Set down the entries from the line that contains "Reading left to" up to and including the line that contains "P2: median 2.0, box", copying each line without any change.

[Opening Data records section]

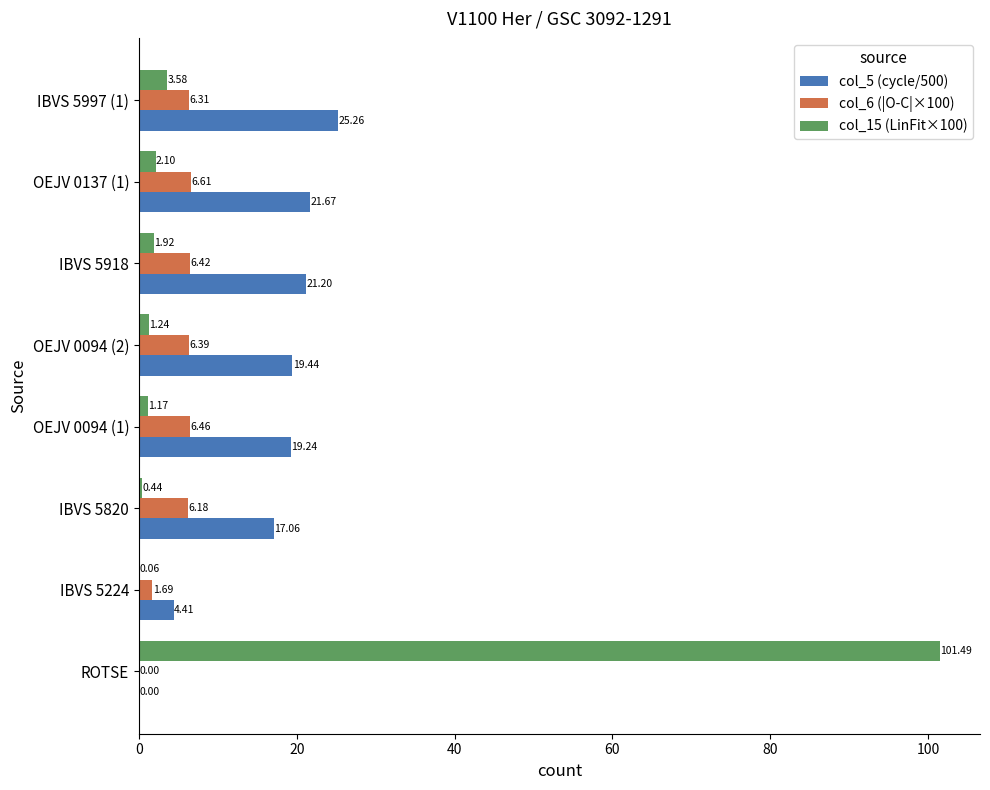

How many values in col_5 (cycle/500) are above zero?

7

[Closing Data records section]
[Opening Data records section]

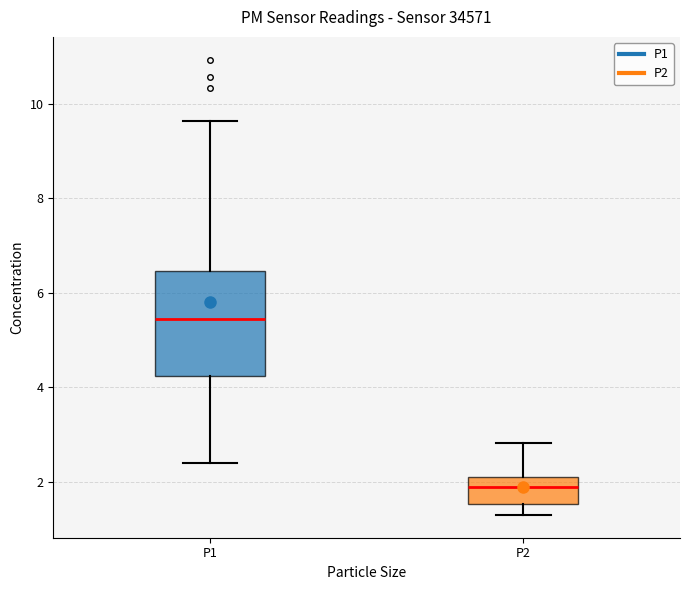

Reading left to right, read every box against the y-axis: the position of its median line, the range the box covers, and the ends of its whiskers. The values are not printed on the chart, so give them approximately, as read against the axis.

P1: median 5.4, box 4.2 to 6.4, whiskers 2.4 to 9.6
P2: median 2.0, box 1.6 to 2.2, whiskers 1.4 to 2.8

[Closing Data records section]

*Output for this exercise*.
Reading left to right, read every box against the y-axis: the position of its median line, the range the box covers, and the ends of its whiskers. The values are not printed on the chart, so give them approximately, as read against the axis.

P1: median 5.4, box 4.2 to 6.4, whiskers 2.4 to 9.6
P2: median 2.0, box 1.6 to 2.2, whiskers 1.4 to 2.8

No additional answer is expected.